# Someone PLZ post a peach wine 4 us....



## rshosted (Jan 1, 2006)

I would really like to see how some people do a peach wine... I have never done a wine from scratch (just kits) and would like to start with a peach wine...


----------



## Steve (Jan 1, 2006)

Here is one from George's website:


http://www.finevinewines.com/Peach_Recipe.htm


----------



## Waldo (Jan 1, 2006)

Here ya go buddy


I have only made one batch of Peach and it was madeusing the Vinters Harvest that George sells http://www.finevinewines.com/ProdDet.asp?PartNumber=3322


It did make a very good wine and if you are wanting to do a 5-6 gallon batch I would recommend using two cans and will need some aging ( 6 months minimum ) to be at its best. *Edited by: Waldo *


----------



## bilbo-in-maine (Jan 1, 2006)

Look out Ryan - once you start doing scratch wines, the sky's the limit. Maybe you've scanned all the recipes on Jack Keller's web site, and the ones on George's too. There are a lot. You're going to be busy...






Bill


----------



## rshosted (Jan 1, 2006)

Thanks, that is a good start for me. I hope to achieve similar relsults (or as good) as the fruit kits with a little practice.
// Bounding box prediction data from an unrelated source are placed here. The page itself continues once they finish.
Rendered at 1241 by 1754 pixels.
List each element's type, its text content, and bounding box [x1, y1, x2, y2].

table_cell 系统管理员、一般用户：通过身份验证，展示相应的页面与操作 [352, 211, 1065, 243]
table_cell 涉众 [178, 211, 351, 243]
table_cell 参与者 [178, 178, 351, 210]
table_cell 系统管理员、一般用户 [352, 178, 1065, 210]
Does anyone know what Brix level I should try to start at, and what acidity/ph level?

Thanks again... This forum, and the people on it are great.


----------



## Maui Joe (Jan 2, 2006)

I just did my first racking of a 6 gallon peach. We do not have "fresh" peaches in Hawaii other than fruit which is generally available at the supermarket. The peaches that are sold are not totally "tree ripe" as advertised however gotta do with what we get.
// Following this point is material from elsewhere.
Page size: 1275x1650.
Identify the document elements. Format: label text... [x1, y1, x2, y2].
A reading around 22 brix is being in the neighborhood. I generally go "five clicks positive" on sugar addition..(1.095 instead of 1.090) being that due to "topping up" etc. throughtout the making, some loss in alcohol content is the result.


Use your acid test kit. It will show that "fruit" is up to around 0.65%. I try to target around .70 for a starting acid content shooting for an off-dry finish. Sometimes though I need to sweeten abit more later depending on the actual finish. Around .65% will give you a more dry-wine. I did add Bananas in mine to help clearing etc.


----------



## pkcook (Feb 1, 2006)

Here is a link to a Jack Keller recipe thatuses Welches White Grape/Peach 100% juice (Wal-Mart has the same stuffbut alot less cost)that you can get at most super markets. I have made 7 gallons of this and it has been a hit with everyone that has tried it, and can be consumed very young. 
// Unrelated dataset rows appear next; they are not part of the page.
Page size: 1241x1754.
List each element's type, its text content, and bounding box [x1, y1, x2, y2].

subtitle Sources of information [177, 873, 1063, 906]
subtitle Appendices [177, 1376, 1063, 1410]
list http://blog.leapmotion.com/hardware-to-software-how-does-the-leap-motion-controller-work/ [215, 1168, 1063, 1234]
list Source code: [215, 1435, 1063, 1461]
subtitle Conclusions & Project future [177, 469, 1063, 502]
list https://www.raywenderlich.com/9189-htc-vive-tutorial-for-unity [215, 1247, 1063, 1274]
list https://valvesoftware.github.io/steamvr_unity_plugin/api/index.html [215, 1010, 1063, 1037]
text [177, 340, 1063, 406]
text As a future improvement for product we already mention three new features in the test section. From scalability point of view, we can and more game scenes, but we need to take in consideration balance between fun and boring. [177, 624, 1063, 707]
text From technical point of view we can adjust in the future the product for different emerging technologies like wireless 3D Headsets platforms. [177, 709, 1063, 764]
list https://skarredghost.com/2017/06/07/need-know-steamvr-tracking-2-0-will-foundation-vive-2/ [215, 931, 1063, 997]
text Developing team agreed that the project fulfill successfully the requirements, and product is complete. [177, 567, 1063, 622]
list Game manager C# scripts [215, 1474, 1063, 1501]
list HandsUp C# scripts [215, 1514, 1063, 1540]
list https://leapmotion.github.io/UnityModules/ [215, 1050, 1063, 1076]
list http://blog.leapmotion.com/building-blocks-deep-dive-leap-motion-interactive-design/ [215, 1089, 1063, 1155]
http://winemaking.jackkeller.net/request182.asp


I modified the recipe a bit and added 3 cans of frozen concentrate with 6 gallons of bottled juice instead of adding so much sugar and to boost the peach flavor (It worked very well!). I started with an SG of 1.098 and let it ferment dry. I split the batch between dry, semi-sweet, and dessert. You can do the same wine with the raspberry/white grape combo juice too!


----------